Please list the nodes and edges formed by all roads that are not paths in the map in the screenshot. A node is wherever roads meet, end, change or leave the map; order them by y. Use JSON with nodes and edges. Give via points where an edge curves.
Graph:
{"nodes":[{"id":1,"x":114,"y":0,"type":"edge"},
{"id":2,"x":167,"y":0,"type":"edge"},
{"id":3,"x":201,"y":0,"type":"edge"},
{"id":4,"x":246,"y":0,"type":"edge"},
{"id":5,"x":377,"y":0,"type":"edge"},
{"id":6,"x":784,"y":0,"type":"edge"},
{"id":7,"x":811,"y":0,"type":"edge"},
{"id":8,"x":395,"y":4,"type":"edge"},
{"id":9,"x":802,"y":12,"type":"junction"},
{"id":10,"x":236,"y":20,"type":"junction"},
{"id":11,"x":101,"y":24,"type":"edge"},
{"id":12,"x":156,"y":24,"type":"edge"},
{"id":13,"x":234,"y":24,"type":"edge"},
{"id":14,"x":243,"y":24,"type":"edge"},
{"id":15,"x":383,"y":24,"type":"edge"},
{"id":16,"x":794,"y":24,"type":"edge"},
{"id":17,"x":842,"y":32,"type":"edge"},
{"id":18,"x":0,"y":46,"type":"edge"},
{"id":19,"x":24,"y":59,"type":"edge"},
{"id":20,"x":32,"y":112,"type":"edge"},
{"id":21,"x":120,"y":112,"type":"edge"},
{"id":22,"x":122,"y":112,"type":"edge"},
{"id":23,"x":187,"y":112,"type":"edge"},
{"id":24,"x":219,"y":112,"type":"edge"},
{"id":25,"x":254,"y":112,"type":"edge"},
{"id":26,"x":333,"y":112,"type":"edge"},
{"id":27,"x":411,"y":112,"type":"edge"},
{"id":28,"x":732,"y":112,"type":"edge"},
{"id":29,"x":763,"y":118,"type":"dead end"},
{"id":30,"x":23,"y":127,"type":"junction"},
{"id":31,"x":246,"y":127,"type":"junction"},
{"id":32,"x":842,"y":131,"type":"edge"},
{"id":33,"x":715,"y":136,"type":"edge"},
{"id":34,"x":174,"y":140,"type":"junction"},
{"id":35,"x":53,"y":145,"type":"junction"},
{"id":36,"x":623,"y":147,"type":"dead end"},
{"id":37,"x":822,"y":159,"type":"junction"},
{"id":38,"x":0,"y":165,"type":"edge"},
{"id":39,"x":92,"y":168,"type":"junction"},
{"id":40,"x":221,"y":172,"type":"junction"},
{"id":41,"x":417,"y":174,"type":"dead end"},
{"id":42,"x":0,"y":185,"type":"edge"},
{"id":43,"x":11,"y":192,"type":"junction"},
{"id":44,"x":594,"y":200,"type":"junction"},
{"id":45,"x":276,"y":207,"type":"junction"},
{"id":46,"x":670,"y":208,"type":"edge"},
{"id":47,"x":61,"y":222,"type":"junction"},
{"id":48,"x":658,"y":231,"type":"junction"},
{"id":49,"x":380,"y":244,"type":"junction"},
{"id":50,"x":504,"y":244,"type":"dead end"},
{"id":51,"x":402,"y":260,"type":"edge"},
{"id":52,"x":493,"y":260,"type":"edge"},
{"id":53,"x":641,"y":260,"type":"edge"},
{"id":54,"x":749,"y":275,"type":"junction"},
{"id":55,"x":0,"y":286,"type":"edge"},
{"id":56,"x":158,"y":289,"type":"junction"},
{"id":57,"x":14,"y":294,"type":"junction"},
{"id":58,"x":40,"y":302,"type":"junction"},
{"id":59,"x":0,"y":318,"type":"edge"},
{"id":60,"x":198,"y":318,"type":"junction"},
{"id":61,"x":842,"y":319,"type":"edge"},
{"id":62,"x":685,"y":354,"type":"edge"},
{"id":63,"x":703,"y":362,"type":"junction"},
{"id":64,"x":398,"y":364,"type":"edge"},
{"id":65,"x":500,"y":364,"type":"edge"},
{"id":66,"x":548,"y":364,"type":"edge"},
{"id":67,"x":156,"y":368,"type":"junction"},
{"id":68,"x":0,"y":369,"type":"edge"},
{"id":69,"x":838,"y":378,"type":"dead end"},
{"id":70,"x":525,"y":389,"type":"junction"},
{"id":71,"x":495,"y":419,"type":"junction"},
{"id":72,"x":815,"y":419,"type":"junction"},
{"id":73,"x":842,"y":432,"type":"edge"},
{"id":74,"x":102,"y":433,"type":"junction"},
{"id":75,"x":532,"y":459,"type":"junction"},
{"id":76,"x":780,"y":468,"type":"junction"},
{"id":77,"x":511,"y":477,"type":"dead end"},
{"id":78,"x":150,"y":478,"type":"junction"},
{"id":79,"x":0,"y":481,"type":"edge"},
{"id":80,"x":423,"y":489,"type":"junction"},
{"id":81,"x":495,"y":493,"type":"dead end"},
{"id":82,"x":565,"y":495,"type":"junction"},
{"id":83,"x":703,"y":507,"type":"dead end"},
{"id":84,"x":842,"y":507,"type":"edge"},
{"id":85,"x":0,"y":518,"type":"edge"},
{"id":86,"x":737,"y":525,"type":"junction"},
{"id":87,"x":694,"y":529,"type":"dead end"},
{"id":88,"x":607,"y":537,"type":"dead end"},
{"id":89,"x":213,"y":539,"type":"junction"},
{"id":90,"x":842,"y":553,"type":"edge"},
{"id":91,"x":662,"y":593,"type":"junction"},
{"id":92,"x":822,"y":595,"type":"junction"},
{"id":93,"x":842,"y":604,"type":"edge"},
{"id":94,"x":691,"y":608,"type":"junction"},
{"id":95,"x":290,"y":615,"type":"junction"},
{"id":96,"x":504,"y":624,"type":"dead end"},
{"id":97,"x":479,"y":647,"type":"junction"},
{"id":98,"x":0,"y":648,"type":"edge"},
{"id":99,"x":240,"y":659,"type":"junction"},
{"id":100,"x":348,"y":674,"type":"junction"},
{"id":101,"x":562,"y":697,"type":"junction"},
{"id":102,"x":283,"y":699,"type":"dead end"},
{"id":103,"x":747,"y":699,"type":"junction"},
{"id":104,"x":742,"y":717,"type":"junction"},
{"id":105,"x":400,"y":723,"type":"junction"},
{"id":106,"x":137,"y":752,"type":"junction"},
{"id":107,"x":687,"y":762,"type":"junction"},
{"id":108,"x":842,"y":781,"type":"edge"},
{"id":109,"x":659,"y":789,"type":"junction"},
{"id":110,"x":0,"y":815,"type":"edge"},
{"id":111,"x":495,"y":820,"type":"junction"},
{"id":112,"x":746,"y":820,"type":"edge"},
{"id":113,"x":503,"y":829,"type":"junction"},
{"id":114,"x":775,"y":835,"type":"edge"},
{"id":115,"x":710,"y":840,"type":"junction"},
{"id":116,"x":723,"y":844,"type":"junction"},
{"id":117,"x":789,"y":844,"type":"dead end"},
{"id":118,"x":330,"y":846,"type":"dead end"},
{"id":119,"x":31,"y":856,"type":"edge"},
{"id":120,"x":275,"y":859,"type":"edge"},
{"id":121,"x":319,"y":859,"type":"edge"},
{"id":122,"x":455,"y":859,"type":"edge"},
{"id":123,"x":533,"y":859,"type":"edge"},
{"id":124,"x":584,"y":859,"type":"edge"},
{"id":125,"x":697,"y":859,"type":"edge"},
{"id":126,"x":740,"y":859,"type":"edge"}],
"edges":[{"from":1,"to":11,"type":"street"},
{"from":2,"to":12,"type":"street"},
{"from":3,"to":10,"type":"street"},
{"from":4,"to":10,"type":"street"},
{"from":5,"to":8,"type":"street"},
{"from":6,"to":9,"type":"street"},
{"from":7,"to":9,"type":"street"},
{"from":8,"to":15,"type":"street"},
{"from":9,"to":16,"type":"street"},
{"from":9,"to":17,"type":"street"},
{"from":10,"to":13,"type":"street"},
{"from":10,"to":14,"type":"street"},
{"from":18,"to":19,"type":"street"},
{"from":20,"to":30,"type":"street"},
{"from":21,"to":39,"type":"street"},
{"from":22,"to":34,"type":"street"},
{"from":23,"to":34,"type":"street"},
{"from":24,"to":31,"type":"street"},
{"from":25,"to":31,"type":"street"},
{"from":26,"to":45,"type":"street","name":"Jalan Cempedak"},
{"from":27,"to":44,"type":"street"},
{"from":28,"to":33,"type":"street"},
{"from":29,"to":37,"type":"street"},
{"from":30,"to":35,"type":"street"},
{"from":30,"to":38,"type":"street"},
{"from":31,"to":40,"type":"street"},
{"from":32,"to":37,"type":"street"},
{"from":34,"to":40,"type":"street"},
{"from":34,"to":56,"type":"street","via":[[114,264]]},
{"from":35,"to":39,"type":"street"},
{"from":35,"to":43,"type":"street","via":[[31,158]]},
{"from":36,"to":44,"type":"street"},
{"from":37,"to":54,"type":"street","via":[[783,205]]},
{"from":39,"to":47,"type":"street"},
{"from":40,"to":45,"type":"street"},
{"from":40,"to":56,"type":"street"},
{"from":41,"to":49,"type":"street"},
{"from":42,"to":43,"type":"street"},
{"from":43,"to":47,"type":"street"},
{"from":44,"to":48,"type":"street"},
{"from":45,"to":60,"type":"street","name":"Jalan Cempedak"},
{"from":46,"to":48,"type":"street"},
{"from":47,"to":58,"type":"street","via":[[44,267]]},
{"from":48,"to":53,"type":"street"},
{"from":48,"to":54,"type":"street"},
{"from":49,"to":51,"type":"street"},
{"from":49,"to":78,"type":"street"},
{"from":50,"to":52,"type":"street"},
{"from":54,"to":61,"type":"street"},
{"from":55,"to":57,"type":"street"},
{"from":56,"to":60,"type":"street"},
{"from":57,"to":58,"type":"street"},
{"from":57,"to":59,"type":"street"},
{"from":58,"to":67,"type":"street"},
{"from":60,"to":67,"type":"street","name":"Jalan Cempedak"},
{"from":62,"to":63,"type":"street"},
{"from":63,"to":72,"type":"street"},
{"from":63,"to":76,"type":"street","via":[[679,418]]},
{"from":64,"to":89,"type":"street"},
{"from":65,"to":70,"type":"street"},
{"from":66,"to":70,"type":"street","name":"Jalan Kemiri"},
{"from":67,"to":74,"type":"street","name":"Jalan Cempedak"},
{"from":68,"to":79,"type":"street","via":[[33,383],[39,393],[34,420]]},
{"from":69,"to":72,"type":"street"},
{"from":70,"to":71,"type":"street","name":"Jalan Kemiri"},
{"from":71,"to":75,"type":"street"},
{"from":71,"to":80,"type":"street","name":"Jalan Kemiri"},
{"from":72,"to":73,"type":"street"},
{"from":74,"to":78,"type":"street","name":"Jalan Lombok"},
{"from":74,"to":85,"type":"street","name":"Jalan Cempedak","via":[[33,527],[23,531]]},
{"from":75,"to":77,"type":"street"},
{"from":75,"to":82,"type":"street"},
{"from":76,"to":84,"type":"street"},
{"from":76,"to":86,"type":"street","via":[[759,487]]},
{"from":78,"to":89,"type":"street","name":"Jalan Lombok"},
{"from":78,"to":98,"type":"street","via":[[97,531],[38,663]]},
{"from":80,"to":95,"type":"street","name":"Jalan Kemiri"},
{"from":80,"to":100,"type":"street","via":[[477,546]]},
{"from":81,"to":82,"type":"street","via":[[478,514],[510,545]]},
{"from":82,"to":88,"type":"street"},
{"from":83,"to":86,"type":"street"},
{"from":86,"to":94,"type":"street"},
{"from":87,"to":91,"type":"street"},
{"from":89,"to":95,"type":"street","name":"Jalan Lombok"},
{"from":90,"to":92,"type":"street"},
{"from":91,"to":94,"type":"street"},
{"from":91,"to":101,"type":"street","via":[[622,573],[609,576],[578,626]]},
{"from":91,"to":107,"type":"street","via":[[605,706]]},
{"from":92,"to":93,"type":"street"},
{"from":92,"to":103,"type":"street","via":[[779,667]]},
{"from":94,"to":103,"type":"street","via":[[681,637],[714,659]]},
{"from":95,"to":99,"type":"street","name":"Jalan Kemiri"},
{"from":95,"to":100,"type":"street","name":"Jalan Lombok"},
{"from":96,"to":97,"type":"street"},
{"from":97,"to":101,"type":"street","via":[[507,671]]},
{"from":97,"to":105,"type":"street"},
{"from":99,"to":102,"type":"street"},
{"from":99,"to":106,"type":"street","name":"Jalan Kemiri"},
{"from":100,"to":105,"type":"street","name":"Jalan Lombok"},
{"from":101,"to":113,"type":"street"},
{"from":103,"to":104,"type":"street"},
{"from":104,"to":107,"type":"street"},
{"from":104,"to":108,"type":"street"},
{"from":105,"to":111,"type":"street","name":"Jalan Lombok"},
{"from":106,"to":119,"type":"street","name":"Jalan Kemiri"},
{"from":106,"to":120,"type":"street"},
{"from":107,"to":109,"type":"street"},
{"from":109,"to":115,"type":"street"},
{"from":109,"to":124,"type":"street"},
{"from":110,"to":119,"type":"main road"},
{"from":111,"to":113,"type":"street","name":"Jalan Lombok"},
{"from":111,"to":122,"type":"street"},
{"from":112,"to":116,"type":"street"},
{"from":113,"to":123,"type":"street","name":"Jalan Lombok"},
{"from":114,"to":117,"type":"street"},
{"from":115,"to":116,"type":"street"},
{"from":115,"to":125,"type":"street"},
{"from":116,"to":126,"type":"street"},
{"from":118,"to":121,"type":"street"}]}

* * *

PROBLEM REQUIREMENTS: Within the entries above, find each line where "edges" appears; copy every one.

SOLVED EXERCISE:
Please list the nodes and edges formed by all roads that are not paths in the map in the screenshot. A node is wherever roads meet, end, change or leave the map; order them by y. Use JSON with nodes and edges. Give via points where an edge curves.
"edges":[{"from":1,"to":11,"type":"street"},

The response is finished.